'''
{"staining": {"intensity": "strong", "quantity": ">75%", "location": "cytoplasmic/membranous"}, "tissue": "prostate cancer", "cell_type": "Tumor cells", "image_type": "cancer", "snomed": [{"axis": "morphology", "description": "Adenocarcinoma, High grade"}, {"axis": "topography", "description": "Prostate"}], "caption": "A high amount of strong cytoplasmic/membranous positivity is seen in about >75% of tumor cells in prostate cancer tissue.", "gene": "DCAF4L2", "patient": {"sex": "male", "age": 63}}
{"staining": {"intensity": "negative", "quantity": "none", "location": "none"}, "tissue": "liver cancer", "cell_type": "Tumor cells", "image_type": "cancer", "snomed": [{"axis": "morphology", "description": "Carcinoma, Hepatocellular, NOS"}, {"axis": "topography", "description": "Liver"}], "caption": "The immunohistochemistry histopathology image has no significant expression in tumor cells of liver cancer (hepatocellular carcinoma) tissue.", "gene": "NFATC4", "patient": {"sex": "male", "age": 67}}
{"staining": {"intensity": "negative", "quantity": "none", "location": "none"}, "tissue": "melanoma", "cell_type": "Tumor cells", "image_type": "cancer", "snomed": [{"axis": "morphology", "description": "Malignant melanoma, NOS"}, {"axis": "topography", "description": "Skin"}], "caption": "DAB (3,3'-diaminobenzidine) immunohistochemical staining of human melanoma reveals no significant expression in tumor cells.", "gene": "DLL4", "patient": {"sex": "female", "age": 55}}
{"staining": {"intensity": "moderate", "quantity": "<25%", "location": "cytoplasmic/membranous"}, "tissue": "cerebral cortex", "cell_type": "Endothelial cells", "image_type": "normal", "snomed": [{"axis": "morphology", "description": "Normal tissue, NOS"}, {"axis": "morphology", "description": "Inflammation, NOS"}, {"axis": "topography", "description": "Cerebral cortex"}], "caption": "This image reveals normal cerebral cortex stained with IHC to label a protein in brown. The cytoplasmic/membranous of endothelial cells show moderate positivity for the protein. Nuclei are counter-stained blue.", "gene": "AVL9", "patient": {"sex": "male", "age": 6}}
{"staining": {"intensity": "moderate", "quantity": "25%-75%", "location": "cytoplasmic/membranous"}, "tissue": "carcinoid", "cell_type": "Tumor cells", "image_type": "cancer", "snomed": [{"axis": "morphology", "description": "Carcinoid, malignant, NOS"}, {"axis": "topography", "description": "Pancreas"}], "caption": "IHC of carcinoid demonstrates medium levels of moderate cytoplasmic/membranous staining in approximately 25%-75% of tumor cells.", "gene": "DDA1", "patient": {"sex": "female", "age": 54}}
'''
◆ **Exercise details**: Give back the complete material verbatim.

◆ **Response box**:
{"staining": {"intensity": "strong", "quantity": ">75%", "location": "cytoplasmic/membranous"}, "tissue": "prostate cancer", "cell_type": "Tumor cells", "image_type": "cancer", "snomed": [{"axis": "morphology", "description": "Adenocarcinoma, High grade"}, {"axis": "topography", "description": "Prostate"}], "caption": "A high amount of strong cytoplasmic/membranous positivity is seen in about >75% of tumor cells in prostate cancer tissue.", "gene": "DCAF4L2", "patient": {"sex": "male", "age": 63}}
{"staining": {"intensity": "negative", "quantity": "none", "location": "none"}, "tissue": "liver cancer", "cell_type": "Tumor cells", "image_type": "cancer", "snomed": [{"axis": "morphology", "description": "Carcinoma, Hepatocellular, NOS"}, {"axis": "topography", "description": "Liver"}], "caption": "The immunohistochemistry histopathology image has no significant expression in tumor cells of liver cancer (hepatocellular carcinoma) tissue.", "gene": "NFATC4", "patient": {"sex": "male", "age": 67}}
{"staining": {"intensity": "negative", "quantity": "none", "location": "none"}, "tissue": "melanoma", "cell_type": "Tumor cells", "image_type": "cancer", "snomed": [{"axis": "morphology", "description": "Malignant melanoma, NOS"}, {"axis": "topography", "description": "Skin"}], "caption": "DAB (3,3'-diaminobenzidine) immunohistochemical staining of human melanoma reveals no significant expression in tumor cells.", "gene": "DLL4", "patient": {"sex": "female", "age": 55}}
{"staining": {"intensity": "moderate", "quantity": "<25%", "location": "cytoplasmic/membranous"}, "tissue": "cerebral cortex", "cell_type": "Endothelial cells", "image_type": "normal", "snomed": [{"axis": "morphology", "description": "Normal tissue, NOS"}, {"axis": "morphology", "description": "Inflammation, NOS"}, {"axis": "topography", "description": "Cerebral cortex"}], "caption": "This image reveals normal cerebral cortex stained with IHC to label a protein in brown. The cytoplasmic/membranous of endothelial cells show moderate positivity for the protein. Nuclei are counter-stained blue.", "gene": "AVL9", "patient": {"sex": "male", "age": 6}}
{"staining": {"intensity": "moderate", "quantity": "25%-75%", "location": "cytoplasmic/membranous"}, "tissue": "carcinoid", "cell_type": "Tumor cells", "image_type": "cancer", "snomed": [{"axis": "morphology", "description": "Carcinoid, malignant, NOS"}, {"axis": "topography", "description": "Pancreas"}], "caption": "IHC of carcinoid demonstrates medium levels of moderate cytoplasmic/membranous staining in approximately 25%-75% of tumor cells.", "gene": "DDA1", "patient": {"sex": "female", "age": 54}}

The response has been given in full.